• _Work to be completed_: Repeat the entries that appear below, exactly as they are given.

◇ ◇ ◇ ◇ ◇

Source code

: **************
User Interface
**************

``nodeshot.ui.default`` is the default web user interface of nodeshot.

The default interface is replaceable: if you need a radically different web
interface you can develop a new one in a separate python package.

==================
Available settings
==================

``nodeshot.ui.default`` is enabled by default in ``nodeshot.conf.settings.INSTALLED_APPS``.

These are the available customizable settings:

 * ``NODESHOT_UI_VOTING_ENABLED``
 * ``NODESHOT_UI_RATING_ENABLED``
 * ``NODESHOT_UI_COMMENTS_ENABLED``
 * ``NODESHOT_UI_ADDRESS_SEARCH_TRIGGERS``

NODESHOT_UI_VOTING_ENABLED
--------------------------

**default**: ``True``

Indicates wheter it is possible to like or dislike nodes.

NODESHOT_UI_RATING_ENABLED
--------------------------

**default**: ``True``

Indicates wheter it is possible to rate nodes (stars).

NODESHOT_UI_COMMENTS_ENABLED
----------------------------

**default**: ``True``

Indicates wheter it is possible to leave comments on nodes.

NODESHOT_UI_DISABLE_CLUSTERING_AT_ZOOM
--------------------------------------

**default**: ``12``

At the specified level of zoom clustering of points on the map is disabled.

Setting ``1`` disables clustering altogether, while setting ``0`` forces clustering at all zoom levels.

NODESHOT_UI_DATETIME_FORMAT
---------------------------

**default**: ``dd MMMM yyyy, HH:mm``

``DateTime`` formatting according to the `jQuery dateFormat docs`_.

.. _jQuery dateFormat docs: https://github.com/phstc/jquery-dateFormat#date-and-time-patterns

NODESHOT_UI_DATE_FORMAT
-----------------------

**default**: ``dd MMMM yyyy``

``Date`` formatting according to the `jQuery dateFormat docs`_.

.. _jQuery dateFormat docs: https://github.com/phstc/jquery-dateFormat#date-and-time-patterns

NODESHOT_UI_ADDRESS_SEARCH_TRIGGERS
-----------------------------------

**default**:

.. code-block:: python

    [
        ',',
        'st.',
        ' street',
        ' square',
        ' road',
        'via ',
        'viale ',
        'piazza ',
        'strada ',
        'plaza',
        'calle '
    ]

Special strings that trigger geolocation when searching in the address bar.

◇ ◇ ◇ ◇ ◇

• _Expected output_:
Source code

: **************
User Interface
**************

``nodeshot.ui.default`` is the default web user interface of nodeshot.

The default interface is replaceable: if you need a radically different web
interface you can develop a new one in a separate python package.

==================
Available settings
==================

``nodeshot.ui.default`` is enabled by default in ``nodeshot.conf.settings.INSTALLED_APPS``.

These are the available customizable settings:

 * ``NODESHOT_UI_VOTING_ENABLED``
 * ``NODESHOT_UI_RATING_ENABLED``
 * ``NODESHOT_UI_COMMENTS_ENABLED``
 * ``NODESHOT_UI_ADDRESS_SEARCH_TRIGGERS``

NODESHOT_UI_VOTING_ENABLED
--------------------------

**default**: ``True``

Indicates wheter it is possible to like or dislike nodes.

NODESHOT_UI_RATING_ENABLED
--------------------------

**default**: ``True``

Indicates wheter it is possible to rate nodes (stars).

NODESHOT_UI_COMMENTS_ENABLED
----------------------------

**default**: ``True``

Indicates wheter it is possible to leave comments on nodes.

NODESHOT_UI_DISABLE_CLUSTERING_AT_ZOOM
--------------------------------------

**default**: ``12``

At the specified level of zoom clustering of points on the map is disabled.

Setting ``1`` disables clustering altogether, while setting ``0`` forces clustering at all zoom levels.

NODESHOT_UI_DATETIME_FORMAT
---------------------------

**default**: ``dd MMMM yyyy, HH:mm``

``DateTime`` formatting according to the `jQuery dateFormat docs`_.

.. _jQuery dateFormat docs: https://github.com/phstc/jquery-dateFormat#date-and-time-patterns

NODESHOT_UI_DATE_FORMAT
-----------------------

**default**: ``dd MMMM yyyy``

``Date`` formatting according to the `jQuery dateFormat docs`_.

.. _jQuery dateFormat docs: https://github.com/phstc/jquery-dateFormat#date-and-time-patterns

NODESHOT_UI_ADDRESS_SEARCH_TRIGGERS
-----------------------------------

**default**:

.. code-block:: python

    [
        ',',
        'st.',
        ' street',
        ' square',
        ' road',
        'via ',
        'viale ',
        'piazza ',
        'strada ',
        'plaza',
        'calle '
    ]

Special strings that trigger geolocation when searching in the address bar.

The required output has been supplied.